Mother Nature put on a show Tuesday night, but she had competition inside the Orpheum Theatre from Alvin Ailey American Dance Theater, the final offering of the 2011-12 Northrop Dance season. The New York-based troupe, founded in 1958, is renowned for its sublime dancers, and they didn't disappoint. The evening also confirmed that recently named Artistic Director Robert Battle (only the third in the company's history) is prepared to honor legacy while seeking out choreographic innovation.
If "Home" (2011), created by Rennie Harris, is any indication, the ensemble has a bright future. The work, which draws upon the stories of people living with HIV and the club scenes where many seek solace, blended hip-hop and contemporary dance into episodic experiences. Movement was slowed down, methodically taken apart, and then revved up into real time again -- as if some unseen DJ were controlling the spatial dimensions. A fierce communal spirit built toward ecstatic moments enhanced by Stephen Arnold's after-hours-inspired lighting design. When they danced together, the 14 performers embraced life with immediacy -- they were survivors. Even without specificity, we came to know the personal experiences that shaped this piece.
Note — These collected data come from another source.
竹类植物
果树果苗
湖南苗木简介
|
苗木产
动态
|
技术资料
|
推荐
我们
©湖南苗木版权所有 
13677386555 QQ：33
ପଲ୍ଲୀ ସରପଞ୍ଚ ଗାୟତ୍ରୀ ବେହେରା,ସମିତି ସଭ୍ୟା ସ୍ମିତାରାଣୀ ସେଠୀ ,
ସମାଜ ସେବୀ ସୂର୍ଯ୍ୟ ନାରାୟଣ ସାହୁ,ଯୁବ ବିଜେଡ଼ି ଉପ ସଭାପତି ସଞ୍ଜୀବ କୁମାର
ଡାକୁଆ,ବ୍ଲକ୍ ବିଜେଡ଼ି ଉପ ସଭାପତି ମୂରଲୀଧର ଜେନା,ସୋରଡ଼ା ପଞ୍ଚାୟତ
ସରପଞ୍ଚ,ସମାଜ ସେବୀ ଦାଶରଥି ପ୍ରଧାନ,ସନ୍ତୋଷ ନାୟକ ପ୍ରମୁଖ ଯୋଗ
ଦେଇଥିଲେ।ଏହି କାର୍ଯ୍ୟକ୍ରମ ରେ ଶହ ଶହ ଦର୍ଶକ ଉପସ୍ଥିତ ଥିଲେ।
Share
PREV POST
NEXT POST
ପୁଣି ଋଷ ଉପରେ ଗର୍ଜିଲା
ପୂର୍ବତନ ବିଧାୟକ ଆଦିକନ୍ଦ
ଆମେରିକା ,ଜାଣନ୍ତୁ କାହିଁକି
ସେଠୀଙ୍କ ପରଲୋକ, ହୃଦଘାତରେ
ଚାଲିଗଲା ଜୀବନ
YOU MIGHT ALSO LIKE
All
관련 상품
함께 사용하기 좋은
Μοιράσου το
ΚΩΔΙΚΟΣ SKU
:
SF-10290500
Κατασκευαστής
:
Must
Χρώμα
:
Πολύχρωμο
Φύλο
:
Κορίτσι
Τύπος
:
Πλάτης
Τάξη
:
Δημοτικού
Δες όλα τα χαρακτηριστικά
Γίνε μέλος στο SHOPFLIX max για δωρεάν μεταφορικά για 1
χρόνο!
Asserting a director's prerogative, Battle put two of his works on the program. "Takademe," from 1999, was the better of the pair. Samuel Lee Roberts performed the brief but electric solo to Indian Kathak rhythms, his fluent body actively conversing with Sheila Chandra's recorded voice. Each vocal inflection was met with corresponding physical inflection. "The Hunt" (2001), on the other hand, missed its mark. Inspired by martial arts, the piece followed a ritualistic structure. But as the pulsing movement progressed, the urgent energy of the group of six male dancers dissipated. Their intent was more focused on masculine bluster than karmic balance.
The evening also included Joyce Trisler's ethereal solo "Journey" (1958), interpreted by Sarah Daley with pure grace, plus "Revelations" (1960), Ailey's masterpiece set to spirituals and gospel songs. Memorable sections included a gorgeous duet for Briana Reed and Jermaine Terry that explored slow soulful sensuality, as well as Guillermo Asca's generous solo framed by full-body spirals into the floor. A trio to "Sinner Man" had the dancers leaping through imaginary hellfire. Whether you're a believer or not, the work never fails to uplift.
Caroline Palmer writes regularly about dance.